Most people take transmission towers and antennas and over-the-air TV for granted — if they don’t dismiss them altogether as yesterday’s news. But a small team at North Carolina’s statewide public-television network UNC-TV is working on a bold idea that — if it works — would use the latest broadcast technology as a cutting-edge, high-speed way to transmit emergency alerts. The ongoing experiments are a lesson in collaborative innovation. “We’ve had a lot of ‘Holy Cow’ moments about this,” says Fred Engel, head of technology for UNC-TV. “If this gets deployed, it could save lives.”
About 2 ½ years ago, public-safety officials in North Carolina came to UNC-TV for help in addressing a critical problem: the antiquated technology and patchwork system 911 dispatchers use to alert first responders like firefighters and EMS teams. In a large majority of cases, emergencies are transmitted as voice messages over analog pagers, which means precious seconds — and a precious many seconds — can be lost while responders wait for critical details. And meanwhile, other, potentially more urgent calls stack up behind, sometimes for as long as 8 minutes, according to Engel.
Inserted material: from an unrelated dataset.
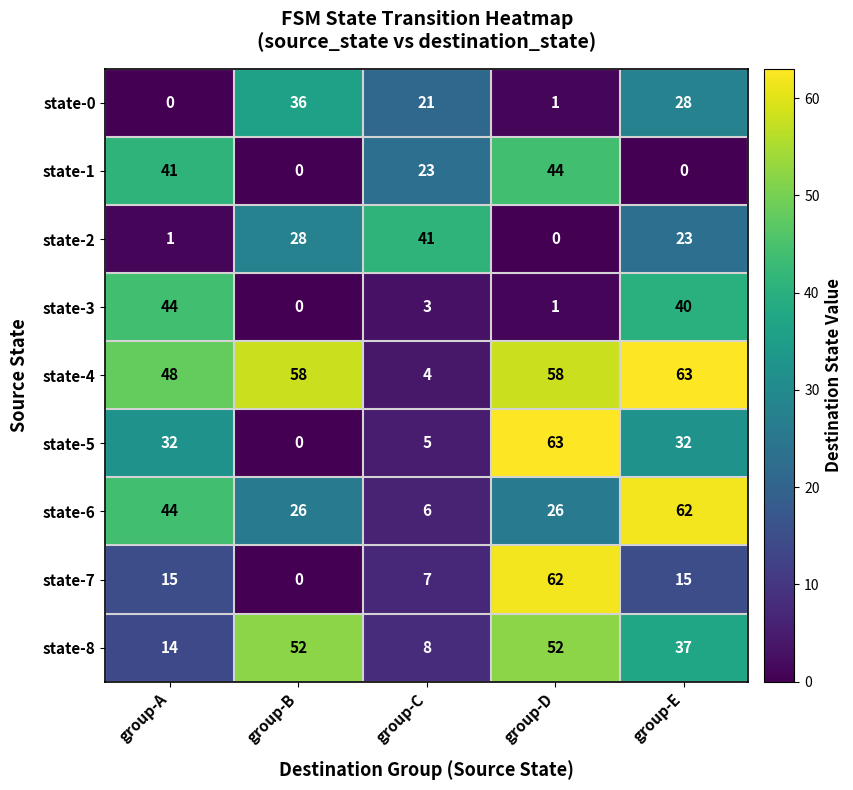

How many series are shown in this chart?

9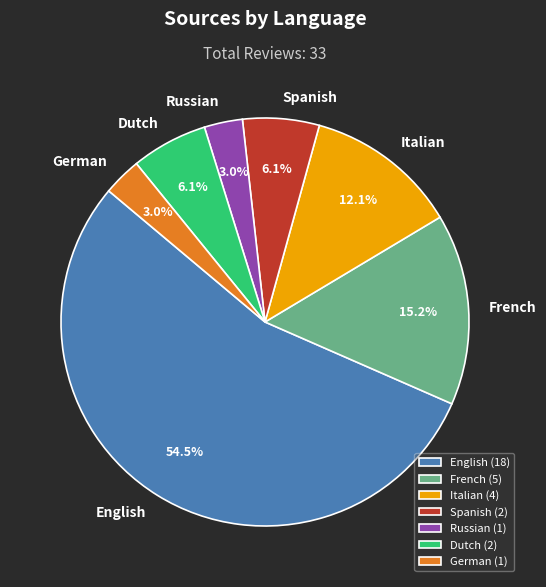

The Spanish slice represents 18% of the pie. True or false?

False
The bold idea is to use the still-nascent broadcast standard known as ATSC 3.0 (or Next Gen TV) to send vital alerts at more than 1000 times the speed, supplemented by essential information to help responders respond more effectively. The new standard, which is designed to work with a broadcast signal and an internet connection, is so much more efficient in transmitting high-quality video and audio that it leaves bandwidth for sophisticated ‘datacasting’ — signals that go much farther and much faster than the current system and can reach mobile targets in milliseconds, obviously crucial for first responders. “Datacasting used to be a solution looking for a problem,” says Engel. But if he and his collaborators are right, not any more. “Putting our massive tall-tower high-power technology in the service of public safety is a no brainer.”
UNC-TV’s proposal to create a private channel for first responders using the new standard won first prize in the NAB Pilot Innovation Challenge in 2017. Since then, Engel and his colleagues have successfully set up a connection with a 911 dispatch center, converted its data to text, and successfully routed the messages through an ATSC 3.0 transmitter. As luck would have it, there was one nearby: UNC-TV often collaborates with innovation powerhouse WRAL-TV, the independently owned NBC affiliate in Raleigh, which in June of 2016 became the first station in the country to light up an ATSC 3.0 experimental transmitter.
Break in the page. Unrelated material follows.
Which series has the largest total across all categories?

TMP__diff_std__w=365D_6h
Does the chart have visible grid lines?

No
“We have yet to see a reason why it won’t work,” Engel says, but there’s still a lot to do, such as coming up with the right device for the first responders to receive the more efficient signals. The team of public broadcasters and public-safety officials is moving deliberately and methodically, testing each hypothesis before moving on to the next experiment. Engel, sounding like the engineer he is, measures his words carefully. “We know we can do a lot of things, but we don’t know the limits of what we can do,” he says. “We want to prove and understand what the capabilities and the limits are. We don’t want to promise anything that we can’t deliver.”
When will ATSC 3.0 be widely available? Our home base of Phoenix is a “model market” where multiple broadcasters have banded together to deploy the new technology. However, because adoption of ATSC 3.0 is voluntary, it will be years before consumers see the new technology’s full potential in their homes (or news directors in their newsrooms. And separate research is underway to deliver emergency alerts and information more effectively to individuals.
But UNC-TV and its collaborators illustrate what can happen when a strong mission, an entrepreneurial spirit, and the patience to test and iterate combine to drive meaningful change. This time, the stakes couldn’t be higher. As Engel puts it: “It’s great to have great ideas — but in the public safety area, your great ideas better work.”
[NOTE: The Knight Foundation, which co-sponsors the NAB Pilot Innovation Challenge, also funds our work at the Lab.]